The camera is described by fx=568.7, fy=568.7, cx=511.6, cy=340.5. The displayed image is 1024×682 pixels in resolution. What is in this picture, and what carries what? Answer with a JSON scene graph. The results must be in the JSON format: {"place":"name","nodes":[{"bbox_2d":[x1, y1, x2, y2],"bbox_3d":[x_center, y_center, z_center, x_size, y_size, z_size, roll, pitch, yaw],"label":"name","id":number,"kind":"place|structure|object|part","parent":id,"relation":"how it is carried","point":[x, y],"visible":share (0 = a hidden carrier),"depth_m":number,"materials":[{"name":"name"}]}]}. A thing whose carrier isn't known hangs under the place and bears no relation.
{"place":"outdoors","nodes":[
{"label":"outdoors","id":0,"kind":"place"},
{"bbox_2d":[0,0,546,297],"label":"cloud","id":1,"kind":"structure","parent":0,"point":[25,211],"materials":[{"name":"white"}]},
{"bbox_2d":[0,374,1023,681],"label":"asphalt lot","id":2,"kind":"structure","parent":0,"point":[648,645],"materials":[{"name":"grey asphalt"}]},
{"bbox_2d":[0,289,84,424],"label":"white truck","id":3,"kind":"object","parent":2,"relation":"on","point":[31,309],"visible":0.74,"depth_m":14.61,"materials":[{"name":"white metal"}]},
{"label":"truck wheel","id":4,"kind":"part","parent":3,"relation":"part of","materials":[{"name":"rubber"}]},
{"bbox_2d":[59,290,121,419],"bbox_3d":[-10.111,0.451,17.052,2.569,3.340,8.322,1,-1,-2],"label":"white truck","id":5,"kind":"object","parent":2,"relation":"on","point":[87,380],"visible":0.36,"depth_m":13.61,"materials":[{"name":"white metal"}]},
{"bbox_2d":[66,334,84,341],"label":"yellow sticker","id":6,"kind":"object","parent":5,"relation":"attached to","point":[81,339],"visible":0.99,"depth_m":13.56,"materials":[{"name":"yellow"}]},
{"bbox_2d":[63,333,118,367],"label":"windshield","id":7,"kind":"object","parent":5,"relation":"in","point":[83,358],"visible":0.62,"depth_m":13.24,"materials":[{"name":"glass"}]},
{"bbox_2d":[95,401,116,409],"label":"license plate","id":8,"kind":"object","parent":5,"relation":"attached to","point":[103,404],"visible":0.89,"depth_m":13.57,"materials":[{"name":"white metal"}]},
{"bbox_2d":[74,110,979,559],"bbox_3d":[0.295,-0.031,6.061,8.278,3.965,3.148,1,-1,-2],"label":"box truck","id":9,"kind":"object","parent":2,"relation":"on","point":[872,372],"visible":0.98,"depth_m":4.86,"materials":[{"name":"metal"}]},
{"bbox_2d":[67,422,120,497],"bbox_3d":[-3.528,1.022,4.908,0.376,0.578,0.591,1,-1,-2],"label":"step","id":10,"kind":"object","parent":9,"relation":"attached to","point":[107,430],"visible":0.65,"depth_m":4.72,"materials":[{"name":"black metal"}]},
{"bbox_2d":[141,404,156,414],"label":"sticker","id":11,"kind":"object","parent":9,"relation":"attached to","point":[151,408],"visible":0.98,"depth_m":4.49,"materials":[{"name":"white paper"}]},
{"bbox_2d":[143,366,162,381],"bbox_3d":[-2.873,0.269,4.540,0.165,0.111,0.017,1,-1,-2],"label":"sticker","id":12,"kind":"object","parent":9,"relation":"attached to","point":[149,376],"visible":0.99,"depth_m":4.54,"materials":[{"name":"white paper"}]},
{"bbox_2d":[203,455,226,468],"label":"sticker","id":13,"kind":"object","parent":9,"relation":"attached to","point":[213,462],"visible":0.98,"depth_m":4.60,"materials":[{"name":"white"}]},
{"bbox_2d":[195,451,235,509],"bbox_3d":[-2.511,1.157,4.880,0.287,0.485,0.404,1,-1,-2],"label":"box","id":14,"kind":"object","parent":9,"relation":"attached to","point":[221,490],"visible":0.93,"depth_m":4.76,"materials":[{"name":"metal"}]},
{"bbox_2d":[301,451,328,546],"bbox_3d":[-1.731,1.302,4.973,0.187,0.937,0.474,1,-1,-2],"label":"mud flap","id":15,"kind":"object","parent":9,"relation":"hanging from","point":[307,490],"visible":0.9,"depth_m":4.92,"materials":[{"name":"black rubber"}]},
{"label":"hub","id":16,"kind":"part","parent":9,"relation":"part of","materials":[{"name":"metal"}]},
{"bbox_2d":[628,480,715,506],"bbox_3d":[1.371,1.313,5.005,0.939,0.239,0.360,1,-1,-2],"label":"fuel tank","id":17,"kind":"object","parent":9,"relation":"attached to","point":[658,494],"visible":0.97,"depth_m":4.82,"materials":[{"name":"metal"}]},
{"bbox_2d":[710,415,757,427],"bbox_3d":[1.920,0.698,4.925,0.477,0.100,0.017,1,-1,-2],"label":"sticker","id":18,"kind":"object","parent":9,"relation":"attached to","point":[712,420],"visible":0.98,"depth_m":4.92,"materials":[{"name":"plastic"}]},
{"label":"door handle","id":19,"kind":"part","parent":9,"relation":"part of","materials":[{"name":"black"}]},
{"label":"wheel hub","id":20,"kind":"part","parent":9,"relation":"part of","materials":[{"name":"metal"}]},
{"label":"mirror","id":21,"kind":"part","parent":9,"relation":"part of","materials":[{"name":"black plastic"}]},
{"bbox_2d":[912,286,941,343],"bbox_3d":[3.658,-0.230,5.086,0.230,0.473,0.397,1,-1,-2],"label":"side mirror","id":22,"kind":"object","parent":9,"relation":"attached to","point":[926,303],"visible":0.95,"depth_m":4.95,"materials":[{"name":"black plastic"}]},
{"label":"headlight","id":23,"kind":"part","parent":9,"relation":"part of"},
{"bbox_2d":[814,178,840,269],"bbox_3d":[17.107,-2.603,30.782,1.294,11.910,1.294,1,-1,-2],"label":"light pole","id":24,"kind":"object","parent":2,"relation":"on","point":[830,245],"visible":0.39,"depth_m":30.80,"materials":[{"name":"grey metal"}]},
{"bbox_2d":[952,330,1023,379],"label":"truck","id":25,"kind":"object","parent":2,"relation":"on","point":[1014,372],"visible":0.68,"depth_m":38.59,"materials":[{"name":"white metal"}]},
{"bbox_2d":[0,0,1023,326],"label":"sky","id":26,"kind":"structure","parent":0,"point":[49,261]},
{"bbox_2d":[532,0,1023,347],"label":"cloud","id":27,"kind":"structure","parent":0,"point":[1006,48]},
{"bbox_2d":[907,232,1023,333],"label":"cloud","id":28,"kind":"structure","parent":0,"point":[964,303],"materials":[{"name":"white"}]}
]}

....

• [EXERCISE]
Line by line, return the whole listing without a single difference.

• [ANSWER TO THIS TASK]
The camera is described by fx=568.7, fy=568.7, cx=511.6, cy=340.5. The displayed image is 1024×682 pixels in resolution. What is in this picture, and what carries what? Answer with a JSON scene graph. The results must be in the JSON format: {"place":"name","nodes":[{"bbox_2d":[x1, y1, x2, y2],"bbox_3d":[x_center, y_center, z_center, x_size, y_size, z_size, roll, pitch, yaw],"label":"name","id":number,"kind":"place|structure|object|part","parent":id,"relation":"how it is carried","point":[x, y],"visible":share (0 = a hidden carrier),"depth_m":number,"materials":[{"name":"name"}]}]}. A thing whose carrier isn't known hangs under the place and bears no relation.
{"place":"outdoors","nodes":[
{"label":"outdoors","id":0,"kind":"place"},
{"bbox_2d":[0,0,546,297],"label":"cloud","id":1,"kind":"structure","parent":0,"point":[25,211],"materials":[{"name":"white"}]},
{"bbox_2d":[0,374,1023,681],"label":"asphalt lot","id":2,"kind":"structure","parent":0,"point":[648,645],"materials":[{"name":"grey asphalt"}]},
{"bbox_2d":[0,289,84,424],"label":"white truck","id":3,"kind":"object","parent":2,"relation":"on","point":[31,309],"visible":0.74,"depth_m":14.61,"materials":[{"name":"white metal"}]},
{"label":"truck wheel","id":4,"kind":"part","parent":3,"relation":"part of","materials":[{"name":"rubber"}]},
{"bbox_2d":[59,290,121,419],"bbox_3d":[-10.111,0.451,17.052,2.569,3.340,8.322,1,-1,-2],"label":"white truck","id":5,"kind":"object","parent":2,"relation":"on","point":[87,380],"visible":0.36,"depth_m":13.61,"materials":[{"name":"white metal"}]},
{"bbox_2d":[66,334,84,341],"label":"yellow sticker","id":6,"kind":"object","parent":5,"relation":"attached to","point":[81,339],"visible":0.99,"depth_m":13.56,"materials":[{"name":"yellow"}]},
{"bbox_2d":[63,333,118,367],"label":"windshield","id":7,"kind":"object","parent":5,"relation":"in","point":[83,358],"visible":0.62,"depth_m":13.24,"materials":[{"name":"glass"}]},
{"bbox_2d":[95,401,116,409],"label":"license plate","id":8,"kind":"object","parent":5,"relation":"attached to","point":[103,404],"visible":0.89,"depth_m":13.57,"materials":[{"name":"white metal"}]},
{"bbox_2d":[74,110,979,559],"bbox_3d":[0.295,-0.031,6.061,8.278,3.965,3.148,1,-1,-2],"label":"box truck","id":9,"kind":"object","parent":2,"relation":"on","point":[872,372],"visible":0.98,"depth_m":4.86,"materials":[{"name":"metal"}]},
{"bbox_2d":[67,422,120,497],"bbox_3d":[-3.528,1.022,4.908,0.376,0.578,0.591,1,-1,-2],"label":"step","id":10,"kind":"object","parent":9,"relation":"attached to","point":[107,430],"visible":0.65,"depth_m":4.72,"materials":[{"name":"black metal"}]},
{"bbox_2d":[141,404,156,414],"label":"sticker","id":11,"kind":"object","parent":9,"relation":"attached to","point":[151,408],"visible":0.98,"depth_m":4.49,"materials":[{"name":"white paper"}]},
{"bbox_2d":[143,366,162,381],"bbox_3d":[-2.873,0.269,4.540,0.165,0.111,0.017,1,-1,-2],"label":"sticker","id":12,"kind":"object","parent":9,"relation":"attached to","point":[149,376],"visible":0.99,"depth_m":4.54,"materials":[{"name":"white paper"}]},
{"bbox_2d":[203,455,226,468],"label":"sticker","id":13,"kind":"object","parent":9,"relation":"attached to","point":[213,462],"visible":0.98,"depth_m":4.60,"materials":[{"name":"white"}]},
{"bbox_2d":[195,451,235,509],"bbox_3d":[-2.511,1.157,4.880,0.287,0.485,0.404,1,-1,-2],"label":"box","id":14,"kind":"object","parent":9,"relation":"attached to","point":[221,490],"visible":0.93,"depth_m":4.76,"materials":[{"name":"metal"}]},
{"bbox_2d":[301,451,328,546],"bbox_3d":[-1.731,1.302,4.973,0.187,0.937,0.474,1,-1,-2],"label":"mud flap","id":15,"kind":"object","parent":9,"relation":"hanging from","point":[307,490],"visible":0.9,"depth_m":4.92,"materials":[{"name":"black rubber"}]},
{"label":"hub","id":16,"kind":"part","parent":9,"relation":"part of","materials":[{"name":"metal"}]},
{"bbox_2d":[628,480,715,506],"bbox_3d":[1.371,1.313,5.005,0.939,0.239,0.360,1,-1,-2],"label":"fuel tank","id":17,"kind":"object","parent":9,"relation":"attached to","point":[658,494],"visible":0.97,"depth_m":4.82,"materials":[{"name":"metal"}]},
{"bbox_2d":[710,415,757,427],"bbox_3d":[1.920,0.698,4.925,0.477,0.100,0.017,1,-1,-2],"label":"sticker","id":18,"kind":"object","parent":9,"relation":"attached to","point":[712,420],"visible":0.98,"depth_m":4.92,"materials":[{"name":"plastic"}]},
{"label":"door handle","id":19,"kind":"part","parent":9,"relation":"part of","materials":[{"name":"black"}]},
{"label":"wheel hub","id":20,"kind":"part","parent":9,"relation":"part of","materials":[{"name":"metal"}]},
{"label":"mirror","id":21,"kind":"part","parent":9,"relation":"part of","materials":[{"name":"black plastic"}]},
{"bbox_2d":[912,286,941,343],"bbox_3d":[3.658,-0.230,5.086,0.230,0.473,0.397,1,-1,-2],"label":"side mirror","id":22,"kind":"object","parent":9,"relation":"attached to","point":[926,303],"visible":0.95,"depth_m":4.95,"materials":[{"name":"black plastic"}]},
{"label":"headlight","id":23,"kind":"part","parent":9,"relation":"part of"},
{"bbox_2d":[814,178,840,269],"bbox_3d":[17.107,-2.603,30.782,1.294,11.910,1.294,1,-1,-2],"label":"light pole","id":24,"kind":"object","parent":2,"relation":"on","point":[830,245],"visible":0.39,"depth_m":30.80,"materials":[{"name":"grey metal"}]},
{"bbox_2d":[952,330,1023,379],"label":"truck","id":25,"kind":"object","parent":2,"relation":"on","point":[1014,372],"visible":0.68,"depth_m":38.59,"materials":[{"name":"white metal"}]},
{"bbox_2d":[0,0,1023,326],"label":"sky","id":26,"kind":"structure","parent":0,"point":[49,261]},
{"bbox_2d":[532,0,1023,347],"label":"cloud","id":27,"kind":"structure","parent":0,"point":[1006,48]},
{"bbox_2d":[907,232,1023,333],"label":"cloud","id":28,"kind":"structure","parent":0,"point":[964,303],"materials":[{"name":"white"}]}
]}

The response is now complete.